Managing COVID-19 in India’s Cities: Reshaping people’s everyday lives in poorer urban neighbourhoods
Organized by Impact and Policy Research Institute (IMPRI), New Delhi, India
Date: January 20, 2022
Time: 6:00 p.m. IST
Platform: Zoom and Facebook Live
Speaker:
Dr Glyn Williams
Reader,
Department of Urban Studies and Planning,
University of Sheffield
Dr Glyn Williams is a Reader at the Department of Urban Studies and Planning in the University of Sheffield and Honorary Associate Professor at the School of Architecture and Planning, University of the Witwatersrand, Johannesburg. He held previous lecturing posts at Keele University and King’s College, London. His research interests lie in the field of international development, and more specifically in the interaction between development programmes, governance practices, and citizenship in the Global South. He is the co-editor of International Development and Planning Review, and editorial board member of Contemporary South Asia.
Discussants:
Prof Debolina Kundu
Professor,
National Institute of Urban Affairs (NIUA), New Delhi
Sameer Unhale
Joint Commissioner,
Department of Municipal Administration,
Government of Maharashtra
Moderator:
Dr Soumyadip Chattopadhyay
Associate Professor, Visva-Bharati, Santiniketan;
Visiting Senior Fellow, IMPRI, New Delhi
About the #WebPolicyTalk: Managing COVID-19 in India’s Cities: Reshaping people’s everyday lives in poorer urban neighbourhoods
The Covid-19 pandemic is transforming lives globally: containing the disease and managing its risks requires a radical individual and collective rethinking and reordering of space. This poses governance challenges nationally, but also locally to implement and sustain change, and these are particularly acute within the world’s poorer urban neighbourhoods.

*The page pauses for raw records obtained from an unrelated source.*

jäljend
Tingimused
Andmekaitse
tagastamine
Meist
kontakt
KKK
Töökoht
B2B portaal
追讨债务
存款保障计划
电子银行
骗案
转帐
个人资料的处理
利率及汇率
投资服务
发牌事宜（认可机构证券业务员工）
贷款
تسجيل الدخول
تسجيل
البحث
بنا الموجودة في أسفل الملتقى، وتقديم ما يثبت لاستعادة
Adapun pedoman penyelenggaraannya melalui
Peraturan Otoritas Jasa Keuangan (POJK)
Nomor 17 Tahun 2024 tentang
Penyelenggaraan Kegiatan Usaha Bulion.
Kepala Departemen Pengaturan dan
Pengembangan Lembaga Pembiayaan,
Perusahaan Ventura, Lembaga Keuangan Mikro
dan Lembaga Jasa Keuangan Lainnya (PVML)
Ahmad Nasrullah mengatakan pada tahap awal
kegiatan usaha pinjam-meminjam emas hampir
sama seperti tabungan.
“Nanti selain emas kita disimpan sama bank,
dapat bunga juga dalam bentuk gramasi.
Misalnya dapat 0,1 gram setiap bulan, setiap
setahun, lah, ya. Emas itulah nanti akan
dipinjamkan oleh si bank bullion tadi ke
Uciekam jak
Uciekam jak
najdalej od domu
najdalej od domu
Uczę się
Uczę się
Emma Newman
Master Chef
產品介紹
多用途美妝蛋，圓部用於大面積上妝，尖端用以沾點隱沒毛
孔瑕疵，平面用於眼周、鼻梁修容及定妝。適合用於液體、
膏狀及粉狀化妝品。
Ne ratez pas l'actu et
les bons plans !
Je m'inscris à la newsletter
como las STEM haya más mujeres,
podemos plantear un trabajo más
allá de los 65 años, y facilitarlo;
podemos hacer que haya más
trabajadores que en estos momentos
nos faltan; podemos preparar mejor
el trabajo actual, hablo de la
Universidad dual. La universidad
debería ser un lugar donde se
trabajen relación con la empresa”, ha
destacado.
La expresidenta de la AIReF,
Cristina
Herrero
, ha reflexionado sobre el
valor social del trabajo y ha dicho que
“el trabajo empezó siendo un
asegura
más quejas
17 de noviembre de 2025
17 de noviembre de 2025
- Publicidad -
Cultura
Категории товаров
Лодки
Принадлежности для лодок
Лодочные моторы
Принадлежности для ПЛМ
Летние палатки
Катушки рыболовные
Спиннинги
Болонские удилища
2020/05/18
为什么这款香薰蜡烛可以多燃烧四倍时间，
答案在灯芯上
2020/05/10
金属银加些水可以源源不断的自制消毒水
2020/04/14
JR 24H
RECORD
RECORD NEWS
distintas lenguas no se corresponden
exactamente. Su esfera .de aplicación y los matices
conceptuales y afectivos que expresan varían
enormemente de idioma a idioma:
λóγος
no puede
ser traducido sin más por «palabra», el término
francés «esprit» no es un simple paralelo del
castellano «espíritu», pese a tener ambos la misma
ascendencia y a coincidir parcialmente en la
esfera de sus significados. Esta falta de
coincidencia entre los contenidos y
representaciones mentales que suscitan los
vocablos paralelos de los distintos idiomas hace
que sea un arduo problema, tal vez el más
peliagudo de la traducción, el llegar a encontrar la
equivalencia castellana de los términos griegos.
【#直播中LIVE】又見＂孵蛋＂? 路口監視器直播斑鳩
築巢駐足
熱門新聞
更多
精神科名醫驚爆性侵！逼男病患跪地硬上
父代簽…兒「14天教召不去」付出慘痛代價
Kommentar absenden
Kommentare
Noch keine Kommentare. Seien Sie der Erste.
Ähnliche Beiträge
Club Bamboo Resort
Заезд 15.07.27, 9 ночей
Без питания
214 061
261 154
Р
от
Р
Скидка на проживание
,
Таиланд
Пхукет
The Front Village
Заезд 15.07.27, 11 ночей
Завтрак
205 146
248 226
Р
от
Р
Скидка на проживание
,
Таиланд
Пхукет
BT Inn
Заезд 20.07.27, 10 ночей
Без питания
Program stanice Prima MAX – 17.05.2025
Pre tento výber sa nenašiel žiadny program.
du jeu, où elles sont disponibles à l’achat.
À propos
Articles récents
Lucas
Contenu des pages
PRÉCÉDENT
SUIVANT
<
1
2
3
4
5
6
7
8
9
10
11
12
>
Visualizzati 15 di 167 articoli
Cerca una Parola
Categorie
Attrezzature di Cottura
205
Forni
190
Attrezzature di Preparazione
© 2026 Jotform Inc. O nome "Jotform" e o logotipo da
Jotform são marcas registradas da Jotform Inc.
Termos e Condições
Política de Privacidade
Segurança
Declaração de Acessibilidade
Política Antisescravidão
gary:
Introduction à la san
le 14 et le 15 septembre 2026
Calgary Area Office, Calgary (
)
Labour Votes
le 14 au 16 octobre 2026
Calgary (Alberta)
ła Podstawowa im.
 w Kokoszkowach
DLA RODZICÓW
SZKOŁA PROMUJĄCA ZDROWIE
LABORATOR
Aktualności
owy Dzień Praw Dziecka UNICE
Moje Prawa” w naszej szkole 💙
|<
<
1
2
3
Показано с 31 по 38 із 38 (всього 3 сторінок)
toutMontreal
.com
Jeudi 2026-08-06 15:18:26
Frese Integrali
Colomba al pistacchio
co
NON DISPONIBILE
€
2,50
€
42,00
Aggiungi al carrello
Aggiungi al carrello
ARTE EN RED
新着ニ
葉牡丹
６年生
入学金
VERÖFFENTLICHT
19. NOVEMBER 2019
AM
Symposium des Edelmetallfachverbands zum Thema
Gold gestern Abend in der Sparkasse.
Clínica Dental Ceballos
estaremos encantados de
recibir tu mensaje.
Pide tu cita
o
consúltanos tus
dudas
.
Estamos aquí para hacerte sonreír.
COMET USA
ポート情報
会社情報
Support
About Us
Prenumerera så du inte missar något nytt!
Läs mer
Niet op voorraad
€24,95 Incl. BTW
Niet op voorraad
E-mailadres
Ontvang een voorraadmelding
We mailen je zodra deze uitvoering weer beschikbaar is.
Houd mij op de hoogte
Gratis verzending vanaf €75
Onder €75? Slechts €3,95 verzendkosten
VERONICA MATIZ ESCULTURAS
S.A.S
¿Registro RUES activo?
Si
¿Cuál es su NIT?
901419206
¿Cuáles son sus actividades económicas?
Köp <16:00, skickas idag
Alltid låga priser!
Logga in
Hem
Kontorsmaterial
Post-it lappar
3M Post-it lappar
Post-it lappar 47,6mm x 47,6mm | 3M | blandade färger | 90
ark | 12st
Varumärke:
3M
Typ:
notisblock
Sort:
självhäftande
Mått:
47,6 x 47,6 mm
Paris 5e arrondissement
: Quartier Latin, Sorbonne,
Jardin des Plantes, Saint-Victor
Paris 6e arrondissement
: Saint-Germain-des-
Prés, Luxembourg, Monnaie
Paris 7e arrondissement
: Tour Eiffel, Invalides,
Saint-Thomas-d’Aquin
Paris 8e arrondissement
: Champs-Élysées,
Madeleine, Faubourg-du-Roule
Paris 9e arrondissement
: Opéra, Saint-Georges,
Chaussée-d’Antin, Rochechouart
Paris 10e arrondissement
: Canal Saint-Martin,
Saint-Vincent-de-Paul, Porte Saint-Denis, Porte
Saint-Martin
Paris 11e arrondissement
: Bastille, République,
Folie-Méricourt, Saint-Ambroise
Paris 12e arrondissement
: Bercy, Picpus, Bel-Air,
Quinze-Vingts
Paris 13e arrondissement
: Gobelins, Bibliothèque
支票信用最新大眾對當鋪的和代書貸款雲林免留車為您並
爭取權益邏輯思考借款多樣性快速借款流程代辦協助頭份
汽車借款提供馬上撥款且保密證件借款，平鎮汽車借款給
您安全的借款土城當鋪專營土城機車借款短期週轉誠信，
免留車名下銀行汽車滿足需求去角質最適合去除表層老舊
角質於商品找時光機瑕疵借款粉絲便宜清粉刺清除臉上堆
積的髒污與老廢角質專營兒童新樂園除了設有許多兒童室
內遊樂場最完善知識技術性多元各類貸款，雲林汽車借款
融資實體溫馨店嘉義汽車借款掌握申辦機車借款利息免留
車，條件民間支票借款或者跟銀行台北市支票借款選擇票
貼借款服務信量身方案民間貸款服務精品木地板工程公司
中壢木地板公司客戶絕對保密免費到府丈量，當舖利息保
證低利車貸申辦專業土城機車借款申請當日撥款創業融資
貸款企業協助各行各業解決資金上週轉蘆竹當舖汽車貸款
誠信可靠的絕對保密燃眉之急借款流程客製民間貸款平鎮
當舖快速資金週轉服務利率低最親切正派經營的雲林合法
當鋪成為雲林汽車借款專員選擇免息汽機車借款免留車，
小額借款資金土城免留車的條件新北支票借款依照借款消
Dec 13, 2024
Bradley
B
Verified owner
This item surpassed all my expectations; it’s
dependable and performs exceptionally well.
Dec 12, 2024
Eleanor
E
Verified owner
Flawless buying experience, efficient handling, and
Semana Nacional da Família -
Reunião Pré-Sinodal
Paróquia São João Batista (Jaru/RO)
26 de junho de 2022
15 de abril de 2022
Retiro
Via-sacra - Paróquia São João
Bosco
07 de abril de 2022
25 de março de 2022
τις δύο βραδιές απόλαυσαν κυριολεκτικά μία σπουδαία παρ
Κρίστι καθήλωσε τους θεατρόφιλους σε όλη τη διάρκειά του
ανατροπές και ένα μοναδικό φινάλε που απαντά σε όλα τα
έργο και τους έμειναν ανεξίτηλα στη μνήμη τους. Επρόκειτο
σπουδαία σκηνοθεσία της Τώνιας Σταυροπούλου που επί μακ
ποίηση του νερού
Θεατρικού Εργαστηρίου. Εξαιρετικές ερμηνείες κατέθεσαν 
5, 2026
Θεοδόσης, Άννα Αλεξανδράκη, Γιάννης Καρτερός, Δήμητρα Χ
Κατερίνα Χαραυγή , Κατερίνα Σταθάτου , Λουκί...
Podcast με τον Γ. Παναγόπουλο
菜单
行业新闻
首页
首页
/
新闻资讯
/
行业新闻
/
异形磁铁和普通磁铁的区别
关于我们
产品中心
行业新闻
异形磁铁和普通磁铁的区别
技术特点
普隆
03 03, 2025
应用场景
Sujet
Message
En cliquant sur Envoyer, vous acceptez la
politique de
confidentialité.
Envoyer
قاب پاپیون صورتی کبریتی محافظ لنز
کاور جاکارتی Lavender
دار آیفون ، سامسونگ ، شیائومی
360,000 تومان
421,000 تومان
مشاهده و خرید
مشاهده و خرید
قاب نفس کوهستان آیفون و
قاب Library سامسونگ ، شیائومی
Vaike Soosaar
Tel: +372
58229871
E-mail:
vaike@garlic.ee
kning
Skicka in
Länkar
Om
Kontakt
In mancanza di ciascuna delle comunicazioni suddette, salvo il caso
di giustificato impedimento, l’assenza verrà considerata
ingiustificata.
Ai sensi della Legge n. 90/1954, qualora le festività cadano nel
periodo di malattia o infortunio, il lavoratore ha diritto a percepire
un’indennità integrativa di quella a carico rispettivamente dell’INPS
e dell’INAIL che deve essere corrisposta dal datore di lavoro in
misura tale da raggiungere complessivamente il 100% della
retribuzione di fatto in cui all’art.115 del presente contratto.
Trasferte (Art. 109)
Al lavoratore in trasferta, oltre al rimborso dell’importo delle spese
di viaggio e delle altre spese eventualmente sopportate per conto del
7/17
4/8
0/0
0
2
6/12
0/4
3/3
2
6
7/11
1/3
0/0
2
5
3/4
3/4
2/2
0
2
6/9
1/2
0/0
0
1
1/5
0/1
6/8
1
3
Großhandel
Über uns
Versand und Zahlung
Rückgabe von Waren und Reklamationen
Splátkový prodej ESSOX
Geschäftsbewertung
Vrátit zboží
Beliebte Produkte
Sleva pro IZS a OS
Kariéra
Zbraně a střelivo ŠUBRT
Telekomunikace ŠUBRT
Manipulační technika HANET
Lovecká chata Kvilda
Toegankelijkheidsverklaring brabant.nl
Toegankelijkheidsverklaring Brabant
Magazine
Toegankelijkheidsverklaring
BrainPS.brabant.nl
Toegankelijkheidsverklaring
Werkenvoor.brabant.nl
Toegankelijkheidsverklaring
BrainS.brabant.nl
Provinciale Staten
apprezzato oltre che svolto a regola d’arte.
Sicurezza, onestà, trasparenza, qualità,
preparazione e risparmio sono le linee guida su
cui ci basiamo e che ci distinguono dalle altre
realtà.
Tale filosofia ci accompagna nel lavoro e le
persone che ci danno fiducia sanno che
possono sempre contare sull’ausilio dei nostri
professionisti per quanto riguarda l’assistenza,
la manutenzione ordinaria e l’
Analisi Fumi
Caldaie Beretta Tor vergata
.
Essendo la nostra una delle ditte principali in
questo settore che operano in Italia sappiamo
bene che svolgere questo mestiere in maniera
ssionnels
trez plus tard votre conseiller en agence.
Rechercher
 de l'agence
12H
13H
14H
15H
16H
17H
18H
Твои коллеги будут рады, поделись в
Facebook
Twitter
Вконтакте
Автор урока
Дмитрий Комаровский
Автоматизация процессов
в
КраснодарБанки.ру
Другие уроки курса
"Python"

Taking three Indian cities with contrasting experiences of the crisis, this paper examines how local management of the crisis is reshaping people’s lives and re-adjusting their relationships with the urban environment. Comparing three Indian cities with contrasting experiences of the pandemic, Ahmedabad (Gujarat), Chennai (Tamil Nadu) and Trivandrum (Kerala), it provides vital insights into Covid-19’s impacts on poorer communities. It asks how is this changing lives and livelihoods that are intricately networked within dense (and often poorly serviced) neighbourhoods, and what do these cities’ contrasting experiences tell us about the motivations and capacity of the municipal state in implementing and reinterpreting national policy?
This work is funded by the British Academy, and has been conducted in partnership with Karen Coelho (Madras Institute of Development Studies), Binitha Thampi (Indian Institute of Technology Madras), and Darshini Mahadevia (Ahmedabad University).